As shown in Table 2 above, even through the polyester resins contained in the coating layers obtained by the comparative examples had high intrinsic viscosities, the glass-rubber transition temperatures were decreased to be 120° C. or less.

In addition, the multilayer polyester sheets obtained by the comparative examples were modified in the oven test A type, and had a deformation temperature of 80° C. or less in the oven test B type, such that it was confirmed that the multilayer polyester sheets obtained by the comparative examples did not have sufficient thermal resistance as materials for heat-resistant food and packaging containers.

Further, five or more products were deformed at −20° C. and cracks and haze occurred due to ethanol and sunscreen, such that it was confirmed that cold resistance impact strength and chemical resistance were also not sufficient.

Claims

1. A multilayer polyester sheet, comprising:

a substrate layer including a thermoplastic resin; and

a coating layer formed on at least one surface of the substrate layer and contains a polyester resin including a residue of a diol component including 51 mol % to 85 mol % of isosorbide and a residue of a dicarboxylic acid component.

Requirement :: Continue the patent text on multilayer polyester sheets from the point where it stops. The lines after this point are not needed.

Dataset entries ::

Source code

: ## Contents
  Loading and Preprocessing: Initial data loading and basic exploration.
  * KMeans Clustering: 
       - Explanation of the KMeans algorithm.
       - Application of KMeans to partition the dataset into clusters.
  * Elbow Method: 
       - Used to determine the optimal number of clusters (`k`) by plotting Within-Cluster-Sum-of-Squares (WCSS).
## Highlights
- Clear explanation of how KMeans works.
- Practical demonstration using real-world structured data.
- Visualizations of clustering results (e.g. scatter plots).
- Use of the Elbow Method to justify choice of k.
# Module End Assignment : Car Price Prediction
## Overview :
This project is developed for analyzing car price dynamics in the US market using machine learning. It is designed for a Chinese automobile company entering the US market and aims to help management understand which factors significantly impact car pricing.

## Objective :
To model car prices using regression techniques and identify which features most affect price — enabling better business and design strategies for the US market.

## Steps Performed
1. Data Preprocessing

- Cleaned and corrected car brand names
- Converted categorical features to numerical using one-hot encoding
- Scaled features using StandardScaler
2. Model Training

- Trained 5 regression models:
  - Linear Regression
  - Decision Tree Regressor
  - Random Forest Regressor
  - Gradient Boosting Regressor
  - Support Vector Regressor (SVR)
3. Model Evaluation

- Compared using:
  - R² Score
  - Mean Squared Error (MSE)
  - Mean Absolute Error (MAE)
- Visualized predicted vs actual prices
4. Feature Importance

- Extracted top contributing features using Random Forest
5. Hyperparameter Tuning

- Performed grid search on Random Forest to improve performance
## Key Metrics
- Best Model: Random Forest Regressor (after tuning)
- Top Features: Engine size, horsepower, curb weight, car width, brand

Reply to the task ::
2. The multilayer polyester sheet of claim 1, wherein the thermoplastic resin included in the substrate layer comprises a polyester resin.

3. The multilayer polyester sheet of claim 2, wherein the substrate layer further comprises a recycled resin.

4. The multilayer polyester sheet of claim 3, wherein the substrate layer comprises 1 wt % to 70 wt % of the recycled resin.

5. The multilayer polyester sheet of claim 1, wherein the diol component included in the polyester resin contained in the coating layer comprises 51 mol % to 85 mol % of isosorbide; and a residual amount of an aliphatic diol component.

6. The multilayer polyester sheet of claim 1, wherein the dicarboxylic acid component included in the polyester resin contained in the coating layer comprises an aromatic dicarboxylic acid component.

7. The multilayer polyester sheet of claim 1, wherein the polyester resin contained in the coating layer has a glass-rubber transition temperature of 120° C. to 165° C.

8. The multilayer polyester sheet of claim 1, wherein a deformation temperature by oven test B type is 90° C. or more.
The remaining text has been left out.